今私は北海道に住んでいるということで、北海道179市町村制覇を勝手に目指しています。
免許はないので、使える手段は公共交通機関のみです。北海道内を公共交通機関で移動していると、如何に車が有利で、公共交通機関が不利であるかがよく分かります。
そんな私が考える、北海道内で公共交通機関を使って行くのが難しい自治体トップ3を発表します。
第3位:中頓別町(宗谷)
第3位に関しては、正直決めるのが難しかったですが、とりあえず中頓別町をセレクトしてみました。
中頓別町は宗谷地方に属する自治体で、音威子府村や浜頓別町などと接しています。
中頓別に行くために使える交通機関は、宗谷バスの「天北宗谷岬線」(路線バス)と高速バスの「えさし号」、「天北号」です。
一見するとアクセス方法が3つもあり、充実しているように思えますが、実際はそうでもありません。
まず、天北宗谷岬線。これは音威子府と稚内を浜頓別経由で結ぶという役割を担っており、旧JR天北線を継承しています。
しかし、乗客数は非常に少なく、年々本数が減っています。特に中頓別町内は沿線にあった高校(中頓別農業高校)がなくなったことで需要が急減し、本数も凄まじいペースで減ってしまいました。
2022年現在、中頓別町に行ける天北宗谷岬線は、音威子府方面からは1日2往復、浜頓別方面からは1日4往復しかありません。
高速バス「えさし号」は札幌と枝幸を結ぶ高速バスで、中頓別町内では「小頓別」というバス停で乗り降りできます。
小頓別は中頓別町の中心部ではなく、中心部から少し南(音威子府寄り)にある地域です。ここは小さな集落なので、地元の方以外の人が利用するのは非現実的だと思われます。
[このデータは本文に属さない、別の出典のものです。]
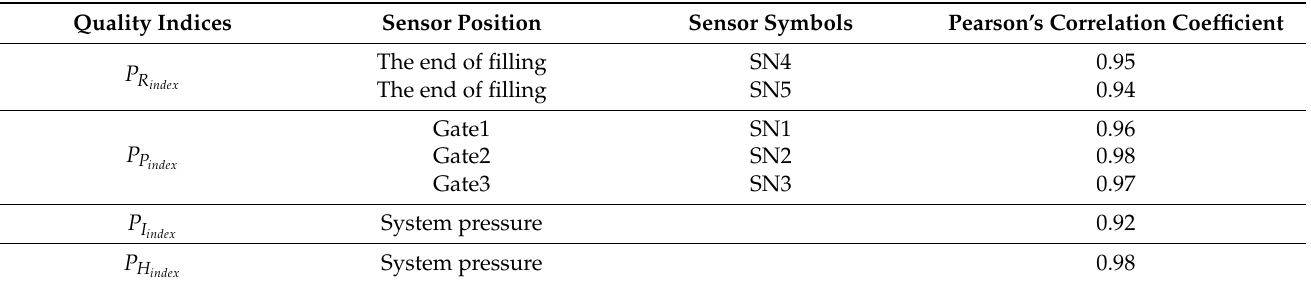
Table 5. Pearson’s correlation coefficients (PCCs) between warpage and quality indices.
高速バス「天北号」は旭川と鬼志別(猿払村)を結ぶ高速バスで、中頓別町内では「小頓別」と「中頓別ターミナル」に停車します。
中頓別ターミナルは中頓別町の中心であり、宿泊施設もあるため、観光客が利用することも十分可能だと思います。
さて、ここまでつらつらと中頓別町へのアクセスを書いていきましたが、なかなかアクセスが大変なことを分かっていただきましたでしょうか。
訪れる場合、私のおすすめは、旭川や名寄、稚内あたりを拠点に、そこから宗谷本線で音威子府に行って、天北宗谷岬線で訪れるという方法です。1日がかりにはなりますが、確実に訪れることができます。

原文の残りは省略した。